One of the reasons I think a lot of people like myself struggle with knowing when to stop and rest is that it isn’t really all that clear cut. Say for example I was making the decision whether to go to the shops for 2 hours or not. It isn’t that I can’t do it, more what will the repercussions on my body be and are they worth it. It is possible to do things which use more activity or energy but it does create what the hospital term “payback” (am vaguely confident it’s a medical term not just one I have made up and allocated to a certain feeling) which is also known amongst some of us as a “CF hangover”, so the equivalent of a rather heavy night out and the horrid consequences the next day, but just in lung terms. The more strain put on my lungs, the bigger the payback and the longer it lasts. Now this was fine, I have never minded because I know that if something is really worth it (and there are many things that are) I won’t mind having to spend the next few days in bed wheezing. But of course the lower your base level gets, the less room you have so now small amounts of payback floor me completely so I have to be a bit more pre-emptive, not something I am good at. At present my lungs are furious with me (I haven’t quite worked out why yet, think it may have something to do with leaving the hospital where apparently they were quite happy) so I am having to stay home and behave (or try to) and wear my higher flow O2 mask pretty much all the time.
The last few days have involved lots of friend related stuff which is one of my favourite energy expenditures of all time. One of the most important elements in my life is my friendship network, as without these rather lovely people…well life wouldn’t look half so pink put it that way. My stroppy and controlling lungs have forced me to adapt over the years, and I have no choice but to do as they tell me, however somewhat bewilderingly my ever faithful clan of friends seem to bow down to their every demand as well, making increasingly large efforts to maintain social contact as gradually traveling, then bars, pubs, even restaurants are taken out of the equation by ever increasingly demanding breathers.
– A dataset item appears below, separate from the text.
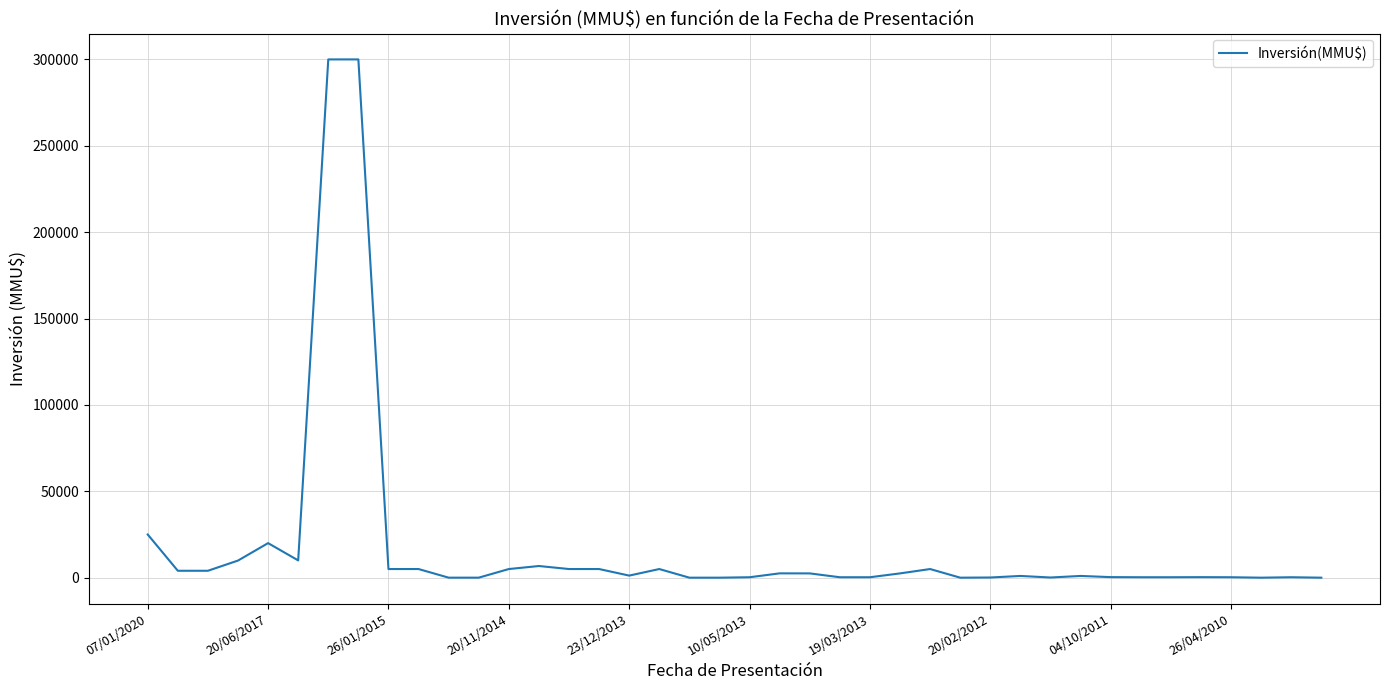

What is the maximum value shown in the chart?

300000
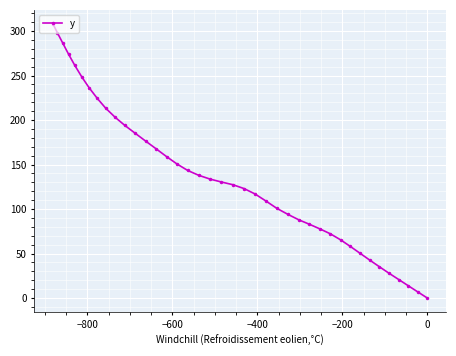

What is the value of the 18th point from the left?

137.9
Yesterday I had a long overdue gossip with a friend (she did most of the talking in an attempt to stop me from doing so) and then last night a friend of A’s came round for dinner and a pre-Christmas catch-up. At first my lungs were incensed at the idea of having to do any more socializing so I was forced to lie on the sofa festooned in a pink blanket and looking every inch a pampered princess who couldn’t be bothered to sit up and talk nicely. Luckily A’s friend knows otherwise. As the evening went on my lungs decided actually socializing might be quite fun, which was just as well as two more people turned up, one of which I didn’t know and whilst I love meeting new people I am always a bit nervous that I come across as “Emily” rather than “that girl who is ill”. I am convinced that what I look like won’t define me so don’t mind wearing my oxygen, more how I behave is what will create the fixed image in their minds, so I was pleased I was able to chat in a relatively normal fashion. I was even more thrilled when one of them produced a one of those lego construction kits which according to the picture on the box would create a rather complex looking digger and my lungs decided this looked an amusing enough activity to participate in. Watching two guys in their late 20s concentrating hard as they attempt to assemble a kit extracted from a box which is marked clearly “ages 5 and up” was rather amusing. Convinced we could do better, we the girls started to build the second stage of the digger in an attempt to beat and shame them but we were sadly duped by multiple overly similar looking parts resulting in two very gloating men.
Today I was like a rather over-excited child (not too unsual then) as my girlies who I lived with whilst at Uni came down for the day; shockingly this is the first time we have all been together since graduating. Having lived with these girls for three years they are more like sisters than friends really and due to our student roots, lounging around on the sofa jabbering away and not really doing anything constructive comes naturally to the three of us. That is actually a woeful underestimation of our creative skills which were exercised when they produced a box of decorate your own gingerbread men, and the next half hour or so was spent deep in concentration as we created 4 gingerbread replicas of ourselves. I have photographic evidence which I will upload when I find the camera cable (doh). My lungs have done exceptionally well over the last few days and I am really indebted to them, as despite making quite a fuss whilst I am trying to socialize at least they have allowed me to participate (I did fall asleep this afternoon whilst everyone was still here but I still think they did well). I am being really careful and maximizing all medication and oxygen usage so as not to start knocking myself down into a health dip too. I might be housebound at the moment due to inordinately puffy lungs but so far I am having a truly fantastic holiday season and intend to continue doing so. After all it’s not what you can do or where you are, but it’s the people who make it really isn’t it.